[Photo by Murice D. Miller / Moab Sun News]

Southeast Utah Group of National Parks Superintendent Patricia Trap, as well as National Park Service Regional Chief of Public Affairs Marco De Leon, attended the Grand County Commission meeting to discuss a pilot timed-entry program at Arches National Park.

The system will require visitors to reserve a time slot to enter the park during the busiest seasons and hours of park operation. As of now, the identified times are April through October, from 6 a.m. to 6 p.m.

Arches National Park has faced record-breaking crowds over the last several years, causing concerns about resource damage, diminished visitor experiences, and access for emergency traffic.
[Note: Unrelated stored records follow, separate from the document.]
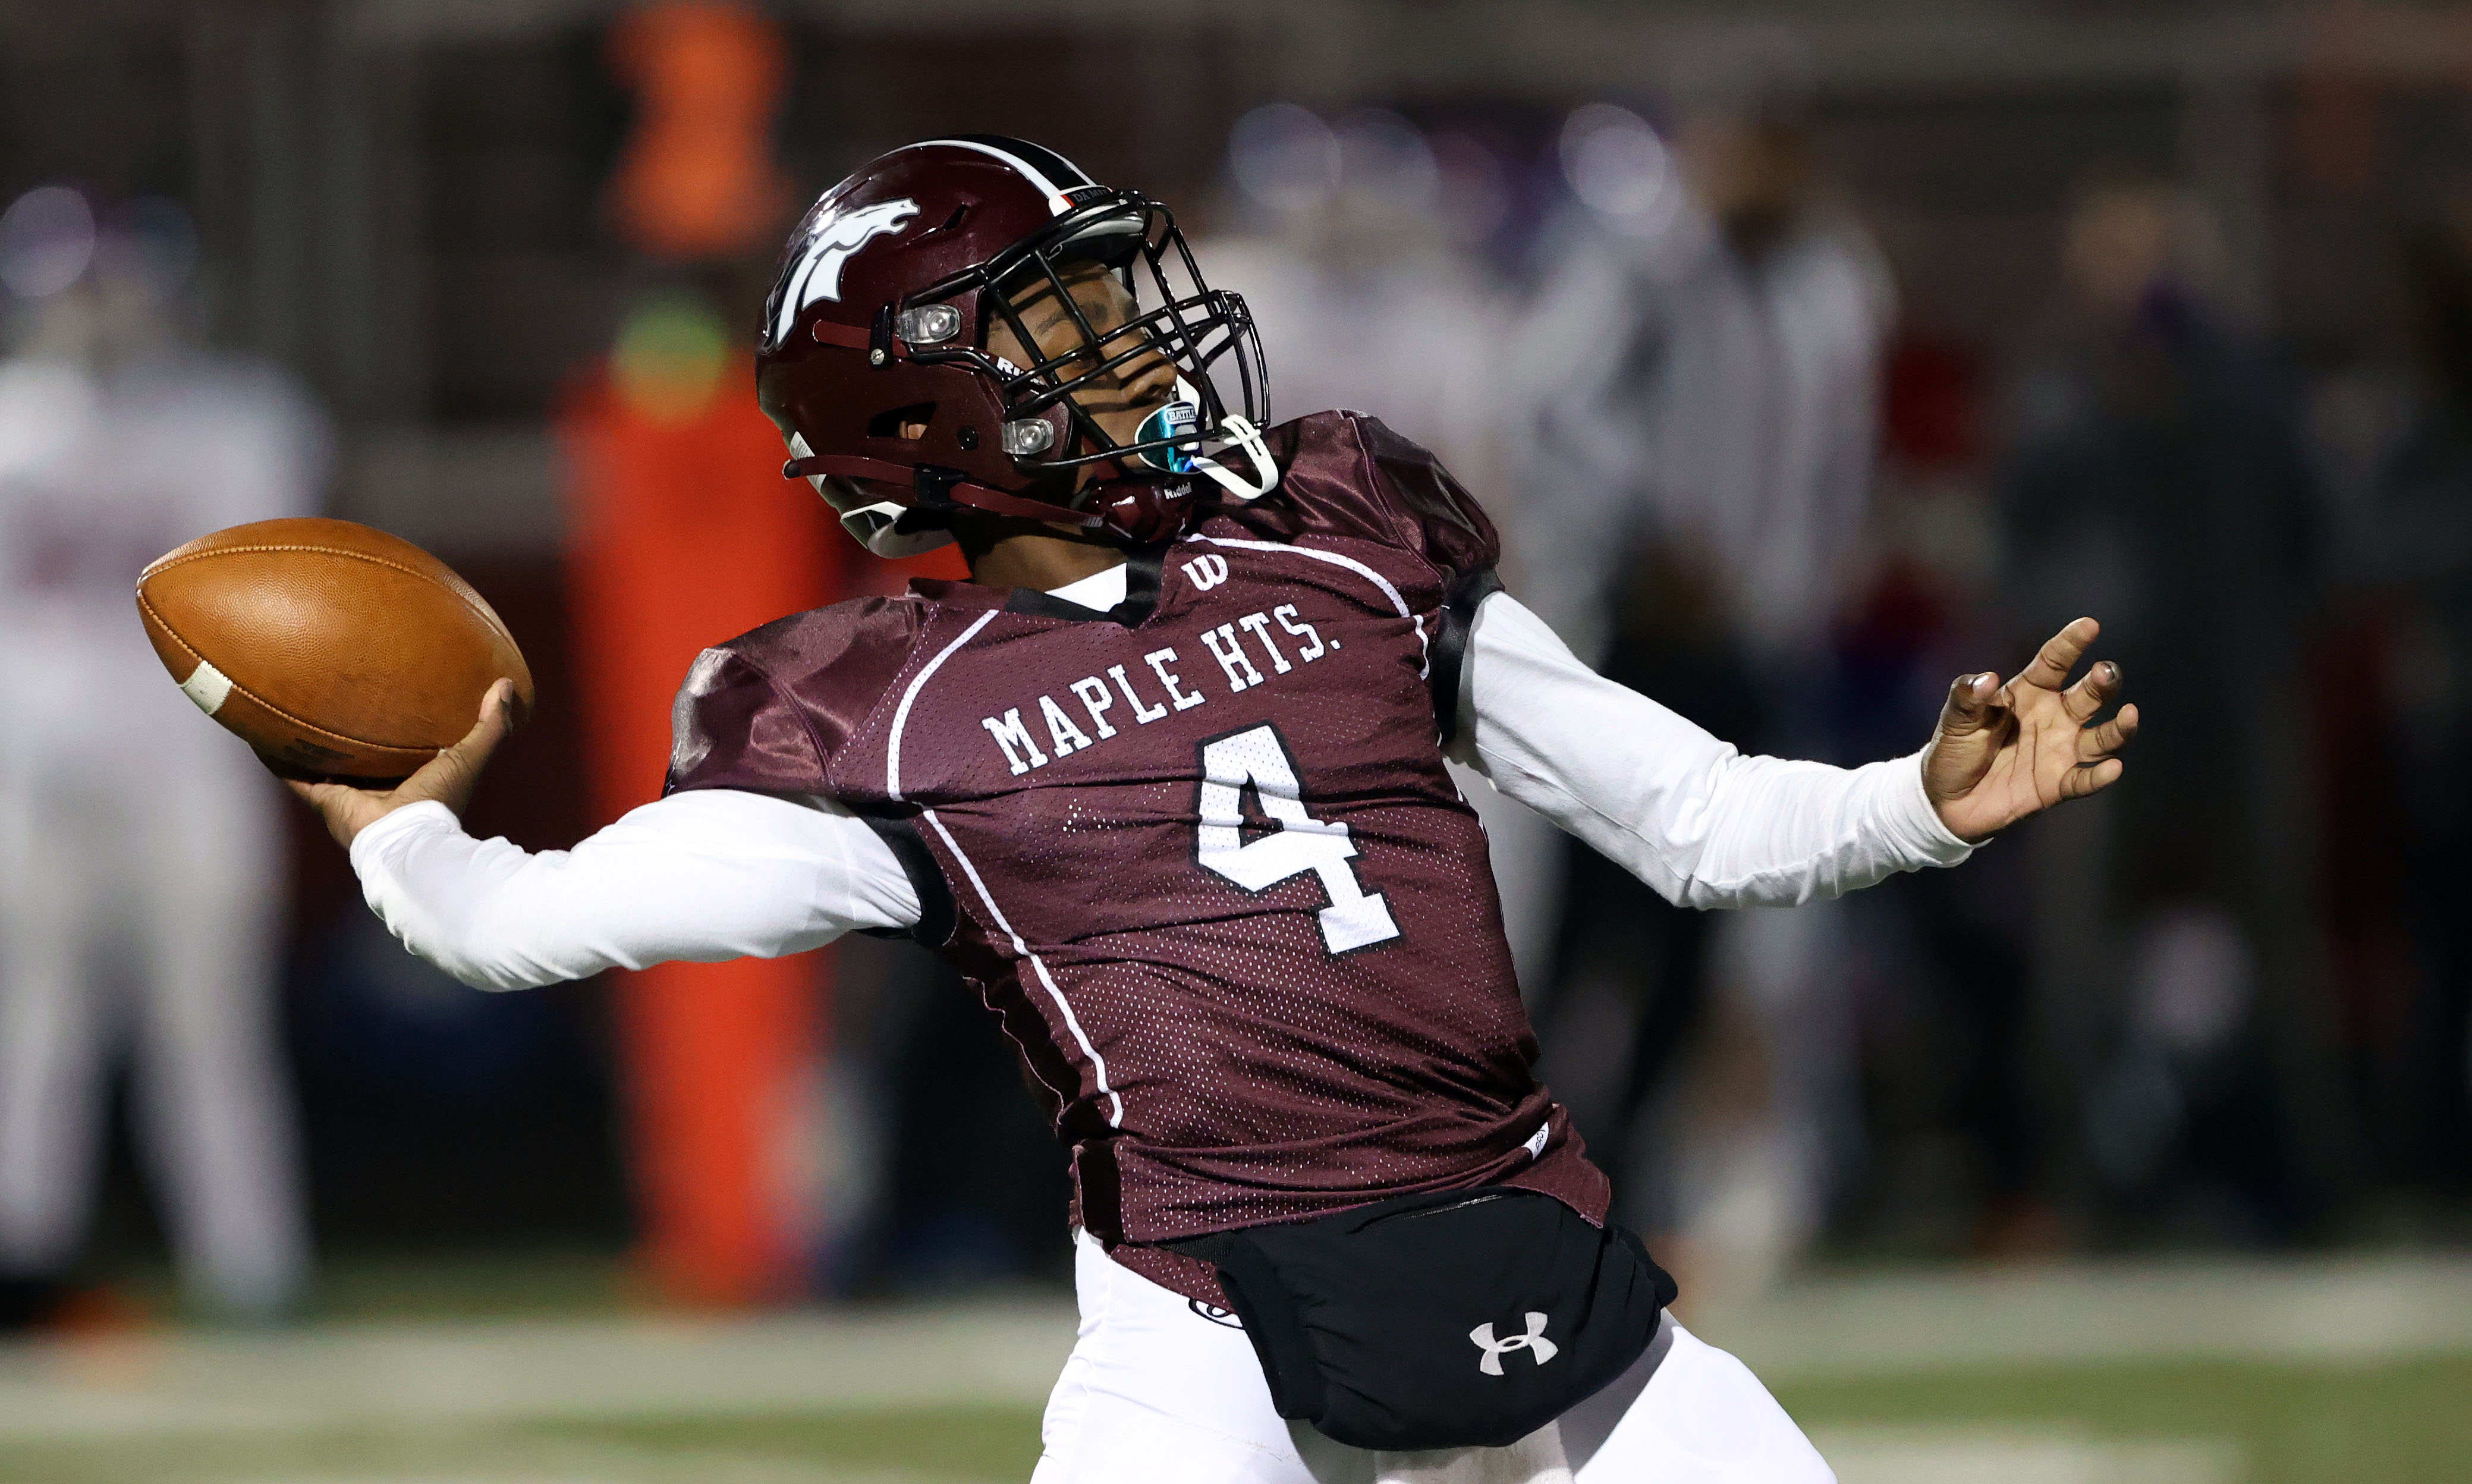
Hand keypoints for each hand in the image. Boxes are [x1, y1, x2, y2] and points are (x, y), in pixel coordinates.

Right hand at [287, 679, 520, 847]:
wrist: (410, 839)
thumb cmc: (442, 801)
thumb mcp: (471, 756)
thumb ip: (491, 724)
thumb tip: (507, 684)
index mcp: (405, 780)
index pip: (392, 750)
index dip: (386, 728)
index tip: (380, 702)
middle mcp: (372, 789)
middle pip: (353, 755)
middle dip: (342, 732)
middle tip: (329, 696)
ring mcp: (345, 796)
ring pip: (320, 763)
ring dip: (305, 741)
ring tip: (288, 710)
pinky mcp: (323, 800)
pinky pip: (292, 775)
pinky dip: (275, 757)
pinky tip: (260, 735)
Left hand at [1923, 618, 2137, 841]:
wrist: (1946, 799)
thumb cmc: (1954, 749)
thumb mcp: (1955, 719)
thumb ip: (1968, 696)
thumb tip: (1987, 679)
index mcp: (2029, 693)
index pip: (2055, 662)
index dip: (2071, 643)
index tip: (2089, 625)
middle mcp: (2054, 718)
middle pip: (2089, 696)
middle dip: (2103, 683)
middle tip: (2105, 673)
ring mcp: (2060, 751)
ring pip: (2102, 737)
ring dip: (2119, 728)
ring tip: (2130, 715)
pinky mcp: (2057, 785)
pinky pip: (2085, 779)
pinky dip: (2100, 776)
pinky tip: (2112, 768)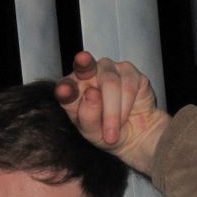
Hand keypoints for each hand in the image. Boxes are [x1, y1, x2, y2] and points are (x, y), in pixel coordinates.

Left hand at [55, 51, 169, 174]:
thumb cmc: (105, 131)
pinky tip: (125, 116)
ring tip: (112, 131)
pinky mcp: (131, 72)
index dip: (65, 88)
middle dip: (84, 63)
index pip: (66, 86)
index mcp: (73, 89)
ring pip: (110, 84)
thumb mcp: (92, 132)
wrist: (133, 136)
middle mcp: (89, 74)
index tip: (63, 91)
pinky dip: (126, 107)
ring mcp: (110, 70)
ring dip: (113, 113)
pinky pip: (128, 87)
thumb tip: (92, 94)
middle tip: (82, 61)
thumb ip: (88, 115)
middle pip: (85, 66)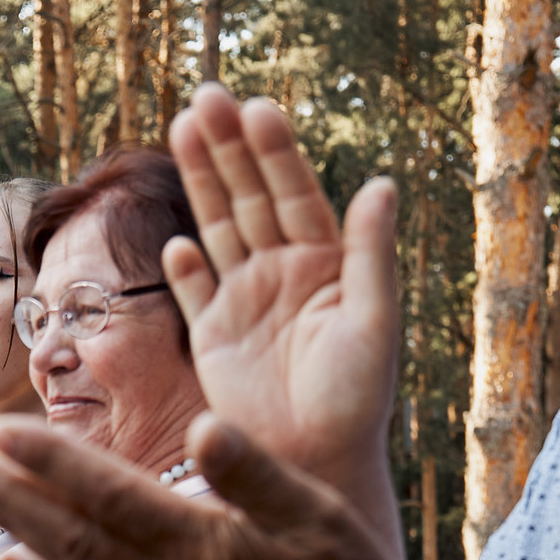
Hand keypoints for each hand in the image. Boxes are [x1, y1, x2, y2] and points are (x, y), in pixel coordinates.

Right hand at [164, 87, 400, 509]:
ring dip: (200, 182)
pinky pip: (194, 292)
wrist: (317, 462)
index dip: (274, 152)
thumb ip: (371, 253)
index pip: (295, 193)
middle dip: (227, 148)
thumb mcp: (373, 321)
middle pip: (249, 197)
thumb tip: (383, 184)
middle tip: (206, 97)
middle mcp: (282, 272)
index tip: (256, 109)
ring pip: (217, 228)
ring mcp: (244, 300)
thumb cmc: (356, 397)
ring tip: (183, 127)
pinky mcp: (212, 337)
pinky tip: (176, 244)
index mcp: (326, 263)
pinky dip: (184, 268)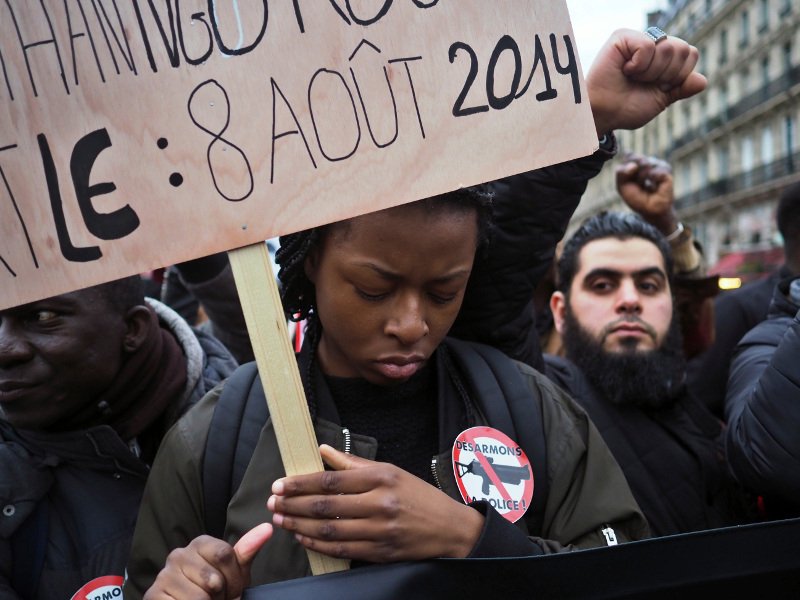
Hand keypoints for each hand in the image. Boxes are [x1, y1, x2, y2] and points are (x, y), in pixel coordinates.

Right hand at [143, 524, 272, 599]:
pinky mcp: (153, 595)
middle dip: (222, 595)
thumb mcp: (235, 572)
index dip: (235, 579)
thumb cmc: (216, 590)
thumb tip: (267, 527)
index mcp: (199, 544)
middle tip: (217, 598)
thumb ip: (247, 551)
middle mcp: (178, 554)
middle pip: (213, 578)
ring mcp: (164, 575)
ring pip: (199, 597)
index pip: (224, 555)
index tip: (233, 588)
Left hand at [268, 444, 483, 561]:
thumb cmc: (418, 496)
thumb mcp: (390, 470)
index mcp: (381, 477)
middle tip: (272, 504)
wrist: (450, 529)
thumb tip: (323, 449)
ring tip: (281, 521)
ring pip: (329, 530)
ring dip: (299, 526)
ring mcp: (379, 530)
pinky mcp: (380, 552)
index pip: (331, 480)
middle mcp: (379, 503)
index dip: (301, 484)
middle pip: (325, 506)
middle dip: (293, 505)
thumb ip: (353, 463)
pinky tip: (302, 538)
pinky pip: (341, 549)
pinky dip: (317, 544)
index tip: (280, 485)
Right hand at [587, 29, 706, 135]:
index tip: (658, 88)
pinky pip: (648, 45)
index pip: (691, 54)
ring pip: (668, 48)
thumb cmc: (626, 108)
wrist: (604, 115)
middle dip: (667, 74)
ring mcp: (638, 38)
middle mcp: (652, 43)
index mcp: (663, 56)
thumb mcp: (661, 100)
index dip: (678, 76)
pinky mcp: (623, 37)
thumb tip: (702, 81)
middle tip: (644, 83)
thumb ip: (682, 89)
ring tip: (633, 77)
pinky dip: (639, 65)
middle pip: (683, 49)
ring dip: (651, 72)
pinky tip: (625, 70)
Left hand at [615, 153, 677, 233]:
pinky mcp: (666, 169)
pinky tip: (655, 184)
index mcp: (633, 163)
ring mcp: (656, 163)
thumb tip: (634, 165)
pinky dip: (653, 179)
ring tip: (646, 186)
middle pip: (635, 158)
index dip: (626, 169)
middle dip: (633, 173)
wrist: (651, 209)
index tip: (628, 180)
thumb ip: (621, 173)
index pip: (628, 156)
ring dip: (641, 178)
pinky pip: (655, 171)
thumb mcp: (622, 186)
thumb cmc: (636, 198)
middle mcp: (645, 160)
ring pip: (644, 163)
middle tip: (638, 184)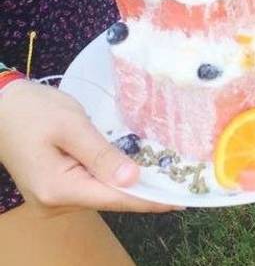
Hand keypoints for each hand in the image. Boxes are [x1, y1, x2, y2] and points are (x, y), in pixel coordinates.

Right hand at [0, 79, 179, 215]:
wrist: (0, 107)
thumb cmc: (33, 110)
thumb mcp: (72, 126)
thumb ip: (102, 154)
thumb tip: (133, 179)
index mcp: (58, 189)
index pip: (116, 199)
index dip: (150, 199)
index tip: (181, 198)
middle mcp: (55, 203)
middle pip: (110, 199)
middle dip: (144, 190)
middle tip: (181, 180)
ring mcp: (53, 199)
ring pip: (101, 193)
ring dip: (128, 183)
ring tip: (163, 172)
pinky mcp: (55, 190)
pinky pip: (91, 187)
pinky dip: (111, 178)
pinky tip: (132, 168)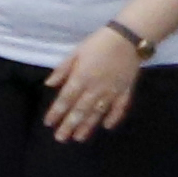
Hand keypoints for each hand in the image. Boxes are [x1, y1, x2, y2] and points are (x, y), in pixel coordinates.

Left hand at [42, 25, 141, 141]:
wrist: (128, 38)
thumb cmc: (98, 43)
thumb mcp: (75, 53)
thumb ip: (62, 70)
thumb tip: (49, 84)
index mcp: (81, 77)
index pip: (66, 98)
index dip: (56, 112)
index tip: (48, 123)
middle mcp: (96, 87)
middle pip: (80, 109)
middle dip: (69, 125)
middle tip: (60, 138)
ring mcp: (112, 90)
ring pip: (98, 112)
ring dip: (88, 126)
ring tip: (78, 138)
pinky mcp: (126, 90)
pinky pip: (121, 107)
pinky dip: (114, 117)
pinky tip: (107, 126)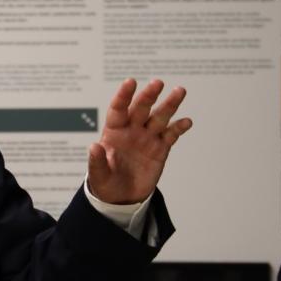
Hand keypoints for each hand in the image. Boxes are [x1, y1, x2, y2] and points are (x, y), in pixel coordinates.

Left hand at [87, 78, 192, 203]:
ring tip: (180, 91)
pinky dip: (179, 127)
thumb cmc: (106, 183)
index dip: (124, 95)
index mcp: (114, 132)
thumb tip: (94, 147)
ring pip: (159, 117)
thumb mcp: (98, 175)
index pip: (118, 109)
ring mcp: (147, 138)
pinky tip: (187, 121)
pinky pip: (170, 135)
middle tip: (158, 83)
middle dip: (149, 95)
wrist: (122, 198)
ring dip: (169, 104)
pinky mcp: (160, 149)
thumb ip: (97, 162)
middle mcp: (132, 130)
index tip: (131, 82)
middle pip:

Park officials have dealt with the issue by temporarily closing the park entrance gates when the park gets too full, disappointing visitors who had to be turned away. That strategy has begun to reach its limit; last fall, the park had to close its gates almost every day. [See “Arches closes gates almost every day this October,” Oct. 29, 2020 edition. -ed.]

In previous discussions about a possible reservation system, there was strong local opposition, with business owners fearing such a system would turn visitors away from the area completely. However, as the crowds increase and other western parks experiment with reservation systems, Arches is now designing its own pilot reservation system. [See “Arches to trial timed entry, city considers search for new staff,”Sep. 30 edition. -ed.]

Studies have shown that Devil’s Garden, the Windows, and Delicate Arch are by far the most popular destinations within the park, and studies also suggest that the crowds at these locations are already diminishing visitor experiences. Officials hope that the timed entry strategy will help preserve both the park and the kind of experience visitors hope to have.

Park officials said at the meeting that they welcome feedback from the public on how the program should work, and are open to adjusting the system, though they did not specify how the public should contact the park.

For example, details like how far in advance visitors can reserve entry or if some entry slots will be held for “last-minute” planners could change in coming months.

Commissioners noted that the sooner the community understands the system, the more smoothly it will run, as service providers will then be able to help visitors understand and navigate the system.